Özetle, bir insanlık deneyimi olarak, Batı Avrupa demokrasi standardını önemsemek ve dolayısıyla bu standartı zorlayan gelişmeleri yadırgamak durumundayız. O nedenle, İsviçre referandumunu enine boyuna sorun etmek gerekiyor.

Ancak, bunu, ‘demokrasi’, ‘uygarlık’, ‘insanlık’ meselelerine dair, bugün mevcut olan Avrupa demokrasi pratiğinin ötesinde, onun sorunlu yanlarını aşan, bir siyaset ufku çerçevesinde yaparsak, Avrupa dışından gelen tepkinin, orada da işe yarayacağını düşünüyorum.

Ve nihayet, her zaman ifrat-tefrit salınımından korkarım. Avrupa medeniyetini, demokrasi standardını ‘sorunsuz bir model’, ‘sihirli bir formül’ olarak gören ‘Batı’ veya ‘Avrupa tapınmacılı’ğını her zaman sorunlu buldum, karşı çıktım.

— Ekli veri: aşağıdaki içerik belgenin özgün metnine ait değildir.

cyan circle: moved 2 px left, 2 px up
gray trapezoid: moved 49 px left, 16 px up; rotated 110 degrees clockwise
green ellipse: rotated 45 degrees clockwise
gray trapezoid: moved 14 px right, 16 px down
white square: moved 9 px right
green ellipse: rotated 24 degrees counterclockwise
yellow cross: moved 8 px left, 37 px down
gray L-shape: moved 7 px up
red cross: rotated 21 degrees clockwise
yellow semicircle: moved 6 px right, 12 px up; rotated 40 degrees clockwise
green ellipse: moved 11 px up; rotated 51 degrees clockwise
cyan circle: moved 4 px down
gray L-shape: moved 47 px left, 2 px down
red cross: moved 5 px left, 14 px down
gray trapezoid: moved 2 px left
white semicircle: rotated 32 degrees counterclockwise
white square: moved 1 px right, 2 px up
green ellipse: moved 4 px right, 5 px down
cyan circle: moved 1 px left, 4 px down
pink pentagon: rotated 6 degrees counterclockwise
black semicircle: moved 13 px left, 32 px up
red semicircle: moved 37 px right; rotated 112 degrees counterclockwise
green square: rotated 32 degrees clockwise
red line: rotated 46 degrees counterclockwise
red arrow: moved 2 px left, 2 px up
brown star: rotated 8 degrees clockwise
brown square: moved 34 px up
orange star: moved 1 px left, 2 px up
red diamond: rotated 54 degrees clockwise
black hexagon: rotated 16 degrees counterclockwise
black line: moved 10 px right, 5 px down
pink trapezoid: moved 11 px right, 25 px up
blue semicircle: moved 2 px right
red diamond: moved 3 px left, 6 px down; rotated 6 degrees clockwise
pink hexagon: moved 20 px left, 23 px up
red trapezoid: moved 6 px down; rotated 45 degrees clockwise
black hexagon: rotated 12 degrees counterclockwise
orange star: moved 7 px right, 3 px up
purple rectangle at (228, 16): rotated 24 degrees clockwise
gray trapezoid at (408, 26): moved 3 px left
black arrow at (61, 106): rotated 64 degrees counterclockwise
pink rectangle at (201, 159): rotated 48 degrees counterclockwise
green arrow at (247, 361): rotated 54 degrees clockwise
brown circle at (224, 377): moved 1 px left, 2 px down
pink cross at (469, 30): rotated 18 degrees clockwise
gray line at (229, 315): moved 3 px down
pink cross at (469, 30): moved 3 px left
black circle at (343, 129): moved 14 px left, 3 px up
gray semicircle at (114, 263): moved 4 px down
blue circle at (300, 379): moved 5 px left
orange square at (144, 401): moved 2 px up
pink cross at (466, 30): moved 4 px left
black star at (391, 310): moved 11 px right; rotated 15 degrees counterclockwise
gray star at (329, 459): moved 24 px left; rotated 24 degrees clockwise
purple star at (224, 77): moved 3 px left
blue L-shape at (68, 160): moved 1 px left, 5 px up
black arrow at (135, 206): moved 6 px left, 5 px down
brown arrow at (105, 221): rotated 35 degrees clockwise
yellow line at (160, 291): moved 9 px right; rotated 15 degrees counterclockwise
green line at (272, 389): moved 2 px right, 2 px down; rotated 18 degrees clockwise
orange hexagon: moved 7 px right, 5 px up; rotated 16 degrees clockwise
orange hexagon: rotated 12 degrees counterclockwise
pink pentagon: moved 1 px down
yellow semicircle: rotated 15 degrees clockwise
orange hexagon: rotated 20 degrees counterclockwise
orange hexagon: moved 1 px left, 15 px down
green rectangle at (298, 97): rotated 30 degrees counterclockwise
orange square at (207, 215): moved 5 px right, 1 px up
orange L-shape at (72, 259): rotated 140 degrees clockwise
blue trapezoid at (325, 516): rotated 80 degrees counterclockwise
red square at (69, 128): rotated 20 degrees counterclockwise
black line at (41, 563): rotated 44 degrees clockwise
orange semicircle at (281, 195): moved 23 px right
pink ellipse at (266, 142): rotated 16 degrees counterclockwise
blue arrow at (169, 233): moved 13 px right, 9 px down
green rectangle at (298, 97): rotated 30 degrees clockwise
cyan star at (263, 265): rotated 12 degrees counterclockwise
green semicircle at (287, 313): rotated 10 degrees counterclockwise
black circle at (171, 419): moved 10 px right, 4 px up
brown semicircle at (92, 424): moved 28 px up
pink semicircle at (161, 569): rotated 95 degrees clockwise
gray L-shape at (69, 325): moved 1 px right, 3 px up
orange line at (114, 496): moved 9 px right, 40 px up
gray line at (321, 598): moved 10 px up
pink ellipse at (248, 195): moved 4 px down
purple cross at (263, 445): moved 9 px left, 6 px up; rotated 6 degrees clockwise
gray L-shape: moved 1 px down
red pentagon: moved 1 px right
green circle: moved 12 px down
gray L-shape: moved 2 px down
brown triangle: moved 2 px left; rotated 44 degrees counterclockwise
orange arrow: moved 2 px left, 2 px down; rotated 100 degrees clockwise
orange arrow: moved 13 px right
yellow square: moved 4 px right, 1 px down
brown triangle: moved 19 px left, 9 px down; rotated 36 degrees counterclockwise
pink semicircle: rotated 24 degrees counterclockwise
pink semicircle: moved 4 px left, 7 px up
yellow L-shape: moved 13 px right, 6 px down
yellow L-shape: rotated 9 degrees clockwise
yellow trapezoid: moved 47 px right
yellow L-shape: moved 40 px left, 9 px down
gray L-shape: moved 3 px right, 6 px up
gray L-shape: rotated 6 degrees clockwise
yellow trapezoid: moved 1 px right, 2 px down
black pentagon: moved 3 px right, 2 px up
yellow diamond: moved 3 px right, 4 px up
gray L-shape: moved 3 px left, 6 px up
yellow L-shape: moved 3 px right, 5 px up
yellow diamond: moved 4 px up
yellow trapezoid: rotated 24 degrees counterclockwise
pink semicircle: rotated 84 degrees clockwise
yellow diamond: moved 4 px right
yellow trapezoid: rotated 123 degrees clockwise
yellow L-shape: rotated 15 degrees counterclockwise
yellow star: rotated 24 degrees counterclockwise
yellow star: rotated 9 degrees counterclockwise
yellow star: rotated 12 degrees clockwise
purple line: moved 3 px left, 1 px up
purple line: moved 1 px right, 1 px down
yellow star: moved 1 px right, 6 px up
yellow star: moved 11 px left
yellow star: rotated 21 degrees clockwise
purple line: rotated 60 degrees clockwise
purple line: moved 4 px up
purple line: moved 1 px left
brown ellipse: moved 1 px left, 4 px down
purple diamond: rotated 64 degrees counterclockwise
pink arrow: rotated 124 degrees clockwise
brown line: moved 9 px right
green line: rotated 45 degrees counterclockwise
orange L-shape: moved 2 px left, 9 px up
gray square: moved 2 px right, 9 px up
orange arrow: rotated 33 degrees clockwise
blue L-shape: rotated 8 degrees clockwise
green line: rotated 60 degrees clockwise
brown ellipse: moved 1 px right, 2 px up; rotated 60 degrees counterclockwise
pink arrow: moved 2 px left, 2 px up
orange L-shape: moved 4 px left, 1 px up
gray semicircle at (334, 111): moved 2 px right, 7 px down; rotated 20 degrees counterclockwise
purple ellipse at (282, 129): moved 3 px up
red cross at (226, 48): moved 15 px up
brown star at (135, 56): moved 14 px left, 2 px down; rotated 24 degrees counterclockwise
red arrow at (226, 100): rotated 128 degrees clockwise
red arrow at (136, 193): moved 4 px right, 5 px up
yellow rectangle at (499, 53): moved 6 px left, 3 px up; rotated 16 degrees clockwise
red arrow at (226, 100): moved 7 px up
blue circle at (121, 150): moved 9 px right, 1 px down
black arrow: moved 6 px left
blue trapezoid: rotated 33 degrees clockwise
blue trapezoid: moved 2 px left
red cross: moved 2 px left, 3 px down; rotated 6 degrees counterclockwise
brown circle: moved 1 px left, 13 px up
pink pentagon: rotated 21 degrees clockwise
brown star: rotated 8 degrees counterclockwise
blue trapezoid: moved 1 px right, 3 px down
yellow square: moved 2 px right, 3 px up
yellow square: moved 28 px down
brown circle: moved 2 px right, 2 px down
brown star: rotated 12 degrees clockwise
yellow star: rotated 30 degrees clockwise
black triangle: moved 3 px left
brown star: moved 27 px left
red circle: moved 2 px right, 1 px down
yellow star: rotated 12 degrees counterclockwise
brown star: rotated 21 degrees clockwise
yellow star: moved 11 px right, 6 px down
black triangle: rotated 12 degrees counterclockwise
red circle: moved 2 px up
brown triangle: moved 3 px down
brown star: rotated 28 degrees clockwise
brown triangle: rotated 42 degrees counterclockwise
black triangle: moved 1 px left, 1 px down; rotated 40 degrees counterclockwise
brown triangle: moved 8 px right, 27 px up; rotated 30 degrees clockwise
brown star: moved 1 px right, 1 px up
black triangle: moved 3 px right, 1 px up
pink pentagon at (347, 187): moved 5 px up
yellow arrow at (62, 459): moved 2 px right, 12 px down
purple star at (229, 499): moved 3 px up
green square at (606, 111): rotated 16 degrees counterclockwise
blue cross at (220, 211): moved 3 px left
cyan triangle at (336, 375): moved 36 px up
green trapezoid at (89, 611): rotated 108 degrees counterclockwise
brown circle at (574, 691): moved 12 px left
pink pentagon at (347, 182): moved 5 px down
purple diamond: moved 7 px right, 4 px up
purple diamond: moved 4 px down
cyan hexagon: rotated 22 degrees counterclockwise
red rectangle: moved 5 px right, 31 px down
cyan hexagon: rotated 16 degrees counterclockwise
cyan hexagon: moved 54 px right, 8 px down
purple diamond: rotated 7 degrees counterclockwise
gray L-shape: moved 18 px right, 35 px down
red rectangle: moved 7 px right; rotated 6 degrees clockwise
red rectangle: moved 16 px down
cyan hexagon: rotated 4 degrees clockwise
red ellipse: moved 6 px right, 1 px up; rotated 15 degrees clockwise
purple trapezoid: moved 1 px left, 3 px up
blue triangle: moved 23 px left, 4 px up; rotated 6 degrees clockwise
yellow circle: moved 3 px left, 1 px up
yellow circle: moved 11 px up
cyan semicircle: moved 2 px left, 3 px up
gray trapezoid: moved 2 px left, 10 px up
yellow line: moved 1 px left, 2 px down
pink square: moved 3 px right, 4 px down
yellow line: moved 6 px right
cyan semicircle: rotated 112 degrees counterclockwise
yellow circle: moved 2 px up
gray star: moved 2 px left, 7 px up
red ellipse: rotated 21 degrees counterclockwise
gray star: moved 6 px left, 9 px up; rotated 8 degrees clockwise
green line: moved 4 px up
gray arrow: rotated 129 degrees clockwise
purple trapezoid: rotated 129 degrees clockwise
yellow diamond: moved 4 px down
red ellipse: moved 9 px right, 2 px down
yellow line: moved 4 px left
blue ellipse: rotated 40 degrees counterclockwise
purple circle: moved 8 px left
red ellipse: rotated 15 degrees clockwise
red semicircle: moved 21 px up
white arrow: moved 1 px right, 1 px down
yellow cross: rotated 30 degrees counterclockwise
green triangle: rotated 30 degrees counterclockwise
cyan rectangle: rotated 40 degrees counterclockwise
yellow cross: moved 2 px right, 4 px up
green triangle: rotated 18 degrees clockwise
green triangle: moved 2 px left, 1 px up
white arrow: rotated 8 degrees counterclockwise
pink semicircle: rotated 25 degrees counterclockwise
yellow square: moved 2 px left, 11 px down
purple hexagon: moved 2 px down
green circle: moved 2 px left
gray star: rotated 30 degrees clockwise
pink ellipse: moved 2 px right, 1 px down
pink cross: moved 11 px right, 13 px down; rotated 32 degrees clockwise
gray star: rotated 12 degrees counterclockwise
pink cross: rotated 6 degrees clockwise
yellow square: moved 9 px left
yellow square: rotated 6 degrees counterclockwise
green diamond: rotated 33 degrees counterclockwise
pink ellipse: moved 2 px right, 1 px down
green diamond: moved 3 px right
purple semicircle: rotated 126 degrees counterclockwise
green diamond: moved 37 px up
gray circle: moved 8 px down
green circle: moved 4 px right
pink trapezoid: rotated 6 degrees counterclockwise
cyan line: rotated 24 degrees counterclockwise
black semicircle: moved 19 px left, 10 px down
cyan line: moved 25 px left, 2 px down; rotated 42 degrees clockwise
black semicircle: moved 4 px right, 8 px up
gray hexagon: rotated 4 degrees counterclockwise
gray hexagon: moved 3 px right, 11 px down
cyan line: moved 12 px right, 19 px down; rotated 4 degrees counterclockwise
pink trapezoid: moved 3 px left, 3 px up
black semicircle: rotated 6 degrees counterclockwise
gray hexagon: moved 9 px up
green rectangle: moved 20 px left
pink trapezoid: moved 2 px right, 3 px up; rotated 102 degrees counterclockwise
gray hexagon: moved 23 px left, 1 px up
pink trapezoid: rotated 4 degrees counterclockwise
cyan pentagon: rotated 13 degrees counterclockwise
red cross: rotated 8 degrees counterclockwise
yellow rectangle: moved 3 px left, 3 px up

Ancak, ‘Avrupa’nın karanlık yüzü’ kendini her gösterdiğinde, hızla diğer uca savrulup, ‘Batı dedikleri işte bu Haçlı medeniyeti’ noktasına yaklaşılması ihtimali beni tedirgin ediyor. 

Dokuzuncu senfoni ile çağdaşlık kutsamasından bezip, cidden kaygı verici bir ayrımcılık  örneği üzerinden de olsa, ‘İsviçre’de dört minare, öte git Batı, öte git!’ türküsü yakmayalım.